Written task: Write the records out again exactly, leaving no images in.

Data excerpts:
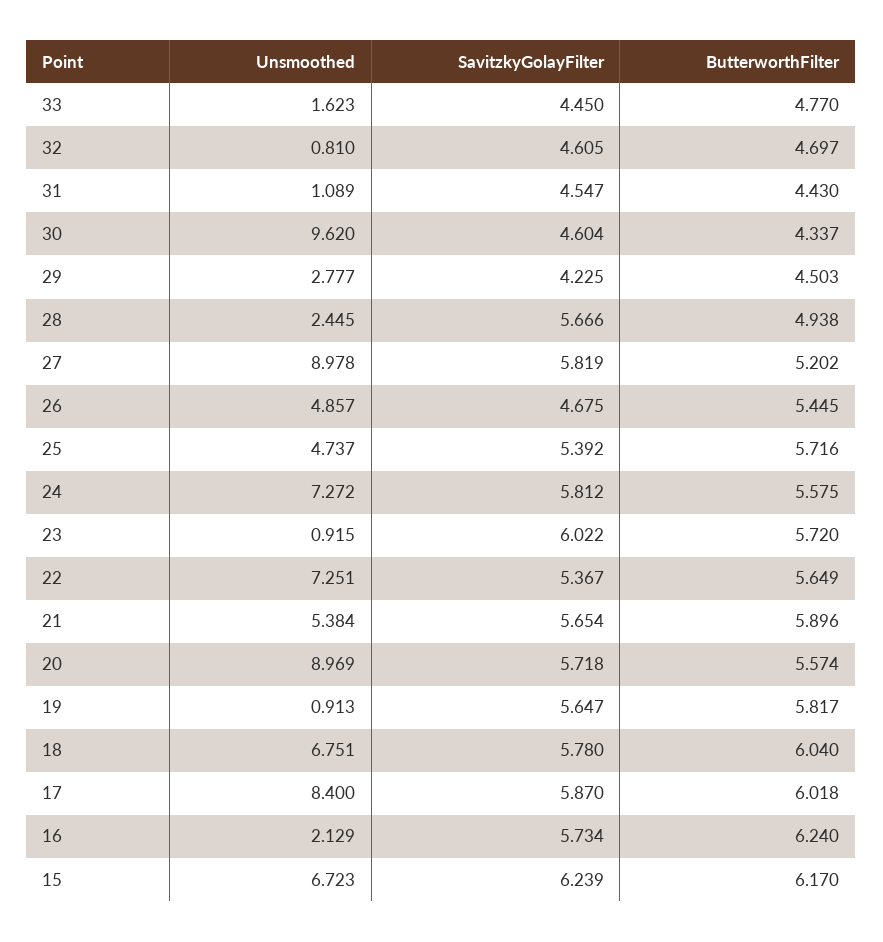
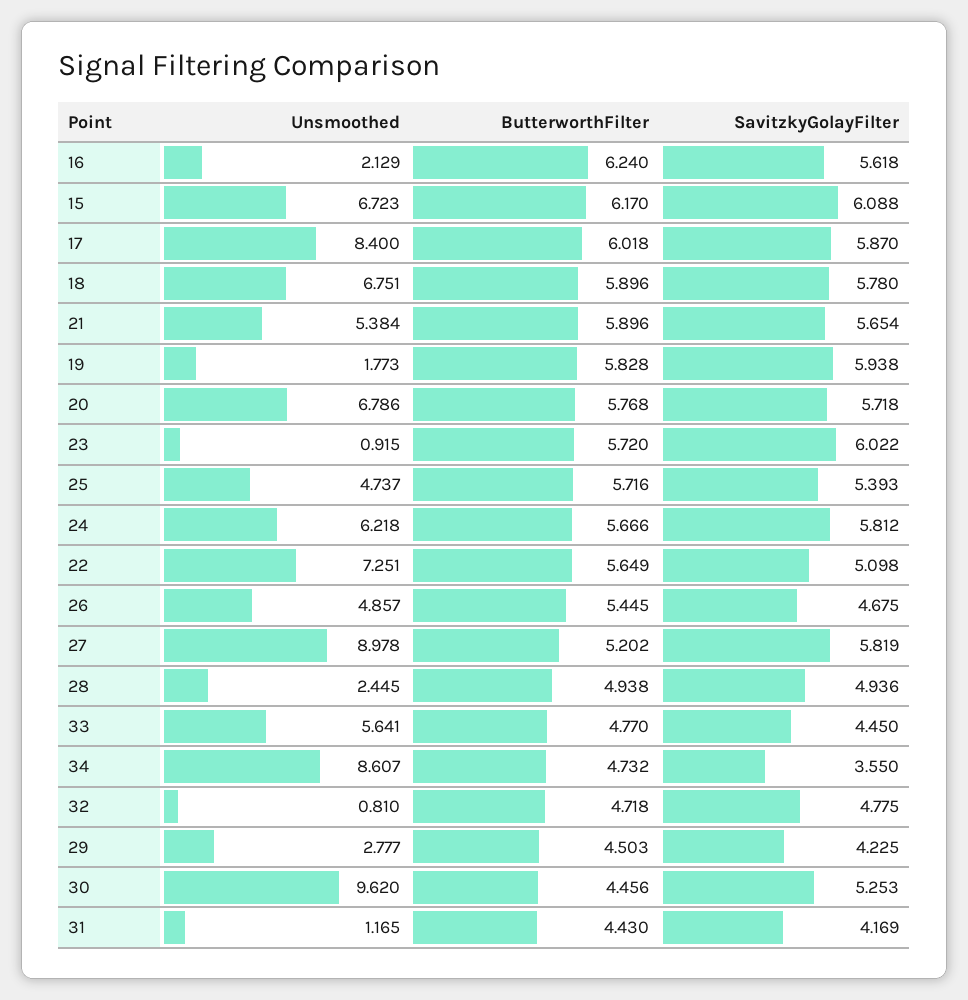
  {
    "Unsmoothed": {
-     "33": 1.623,
+     "33": 5.641,
      "32": 0.81,
-     "31": 1.089,
+     "31": 1.165,
      "30": 9.62,
      "29": 2.777,
      "28": 2.445,
      "27": 8.978,
      "26": 4.857,
      "25": 4.737,
-     "24": 7.272,
+     "24": 6.218,
      "23": 0.915,
      "22": 7.251,
      "21": 5.384,
-     "20": 8.969,
+     "20": 6.786,
-     "19": 0.913,
+     "19": 1.773,
      "18": 6.751,
      "17": 8.4,
      "16": 2.129,
-     "15": 6.723
+     "15": 6.723,
+     "34": 8.607
    },
    "SavitzkyGolayFilter": {
      "33": 4.45,
-     "32": 4.605,
+     "32": 4.775,
-     "31": 4.547,
+     "31": 4.169,
-     "30": 4.604,
+     "30": 5.253,
      "29": 4.225,
-     "28": 5.666,
+     "28": 4.936,
      "27": 5.819,
      "26": 4.675,
-     "25": 5.392,
+     "25": 5.393,
      "24": 5.812,
      "23": 6.022,
-     "22": 5.367,
+     "22": 5.098,
      "21": 5.654,
      "20": 5.718,
-     "19": 5.647,
+     "19": 5.938,
      "18": 5.78,
      "17": 5.87,
-     "16": 5.734,
+     "16": 5.618,
-     "15": 6.239
+     "15": 6.088,
+     "34": 3.55
    },
    "ButterworthFilter": {
      "33": 4.77,
-     "32": 4.697,
+     "32": 4.718,
      "31": 4.43,
-     "30": 4.337,
+     "30": 4.456,
      "29": 4.503,
      "28": 4.938,
      "27": 5.202,
      "26": 5.445,
      "25": 5.716,
-     "24": 5.575,
+     "24": 5.666,
      "23": 5.72,
      "22": 5.649,
      "21": 5.896,
-     "20": 5.574,
+     "20": 5.768,
-     "19": 5.817,
+     "19": 5.828,
-     "18": 6.04,
+     "18": 5.896,
      "17": 6.018,
      "16": 6.24,
-     "15": 6.17
+     "15": 6.17,
+     "34": 4.732
    }
  }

Problem solution:
  {
    "Unsmoothed": {
-     "33": 1.623,
+     "33": 5.641,
      "32": 0.81,
-     "31": 1.089,
+     "31": 1.165,
      "30": 9.62,
      "29": 2.777,
      "28": 2.445,
      "27": 8.978,
      "26": 4.857,
      "25": 4.737,
-     "24": 7.272,
+     "24": 6.218,
      "23": 0.915,
      "22": 7.251,
      "21": 5.384,
-     "20": 8.969,
+     "20": 6.786,
-     "19": 0.913,
+     "19": 1.773,
      "18": 6.751,
      "17": 8.4,
      "16": 2.129,
-     "15": 6.723
+     "15": 6.723,
+     "34": 8.607
    },
    "SavitzkyGolayFilter": {
      "33": 4.45,
-     "32": 4.605,
+     "32": 4.775,
-     "31": 4.547,
+     "31": 4.169,
-     "30": 4.604,
+     "30": 5.253,
      "29": 4.225,
-     "28": 5.666,
+     "28": 4.936,
      "27": 5.819,
      "26": 4.675,
-     "25": 5.392,
+     "25": 5.393,
      "24": 5.812,
      "23": 6.022,
-     "22": 5.367,
+     "22": 5.098,
      "21": 5.654,
      "20": 5.718,
-     "19": 5.647,
+     "19": 5.938,
      "18": 5.78,
      "17": 5.87,
-     "16": 5.734,
+     "16": 5.618,
-     "15": 6.239
+     "15": 6.088,
+     "34": 3.55
    },
    "ButterworthFilter": {
      "33": 4.77,
-     "32": 4.697,
+     "32": 4.718,
      "31": 4.43,
-     "30": 4.337,
+     "30": 4.456,
      "29": 4.503,
      "28": 4.938,
      "27": 5.202,
      "26": 5.445,
      "25": 5.716,
-     "24": 5.575,
+     "24": 5.666,
      "23": 5.72,
      "22": 5.649,
      "21": 5.896,
-     "20": 5.574,
+     "20": 5.768,
-     "19": 5.817,
+     "19": 5.828,
-     "18": 6.04,
+     "18": 5.896,
      "17": 6.018,
      "16": 6.24,
-     "15": 6.17
+     "15": 6.17,
+     "34": 4.732
    }
  }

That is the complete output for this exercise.